(CONSEGNA):
Nel brano sulla festa del Napoli, riscrivi la parte che si apre con le parole contenenti «Le mani sul» e si chiude con «poi nel futuro.», sostituendo «trentamila» con «ventimila».

Le mani sul volto e poi il boato: è qui la festa, in quella tensione da bruciare o da esorcizzare, in quell’onda azzurra che travolge De Laurentiis e poi lo trascina sin sotto la curva a spedire baci a quei trentamila che ci hanno creduto: «Questo è il primo trofeo della rinascita ed è la dimostrazione che Napoli esiste, è viva e sa essere campione del mondo nello sport». L’ultima (super) Coppa nel ’90, l’ultima Coppa Italia nell’87 e ora che la storia è stata arricchita e in quel librone azzurro c’è il 20 maggio del 2012, il passato che ritorna è nell’inevitabile revival dall’estate del 2004 sin in quell’Olimpico – in cui Hamsik s’è già rasato a zero, come promesso – lanciandosi poi nel futuro.

(BLOCCO DATI):
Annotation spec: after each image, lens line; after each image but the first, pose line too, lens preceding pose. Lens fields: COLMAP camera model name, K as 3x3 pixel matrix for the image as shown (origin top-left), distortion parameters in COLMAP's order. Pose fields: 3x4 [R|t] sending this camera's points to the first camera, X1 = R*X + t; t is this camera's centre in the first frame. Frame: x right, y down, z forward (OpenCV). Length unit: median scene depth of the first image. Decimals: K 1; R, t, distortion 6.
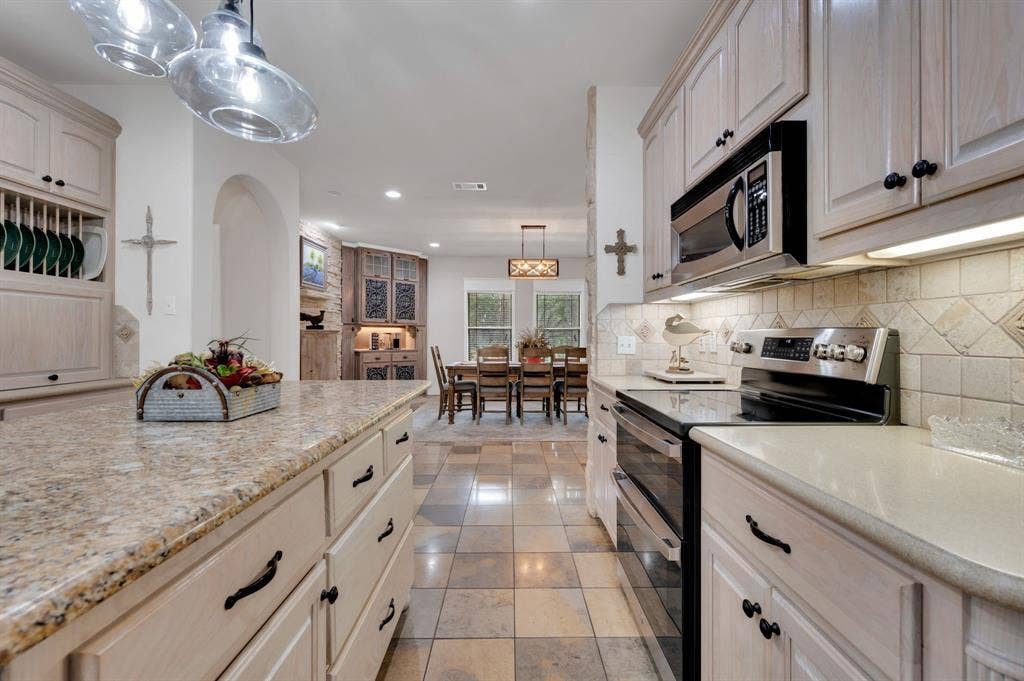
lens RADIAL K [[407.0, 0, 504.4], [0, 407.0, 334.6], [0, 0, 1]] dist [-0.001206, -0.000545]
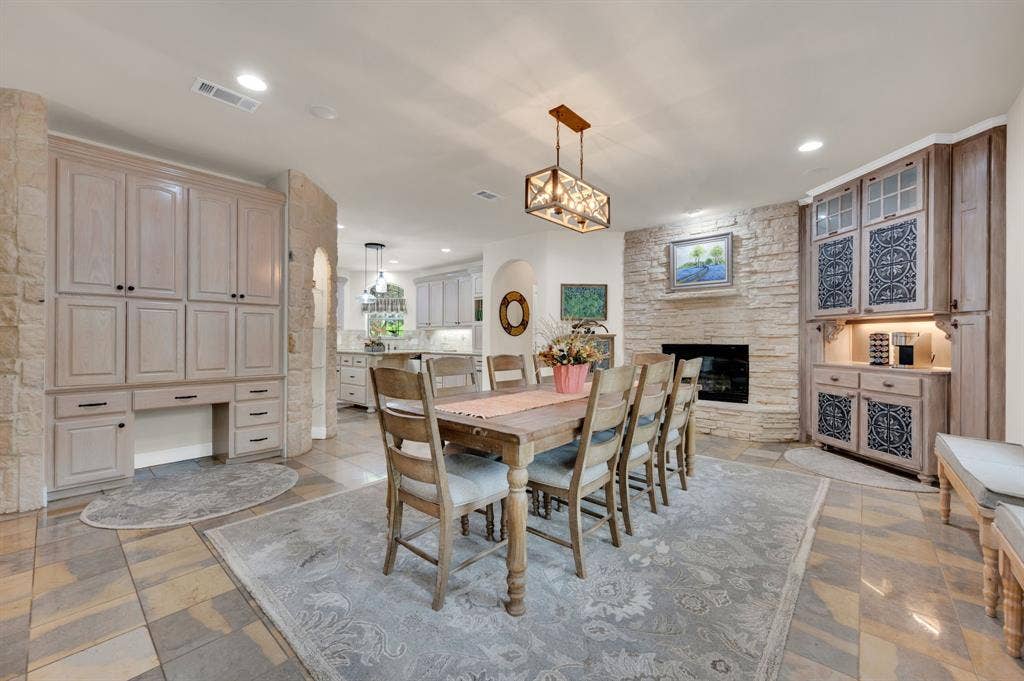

(SOLUZIONE SCRITTA):
Le mani sul volto e poi il boato: è qui la festa, in quella tensione da bruciare o da esorcizzare, in quell’onda azzurra che travolge De Laurentiis e poi lo trascina sin sotto la curva a spedire baci a quei ventimila che ci hanno creduto: «Questo è il primo trofeo della rinascita ed è la dimostrazione che Napoli esiste, è viva e sa essere campione del mondo nello sport». L’ultima (super) Coppa nel ’90, l’ultima Coppa Italia nell’87 e ora che la storia è stata arricchita e in quel librone azzurro c’è il 20 maggio del 2012, il passato che ritorna è nell’inevitabile revival dall’estate del 2004 sin in quell’Olimpico – in cui Hamsik s’è già rasato a zero, come promesso – lanciandosi poi nel futuro.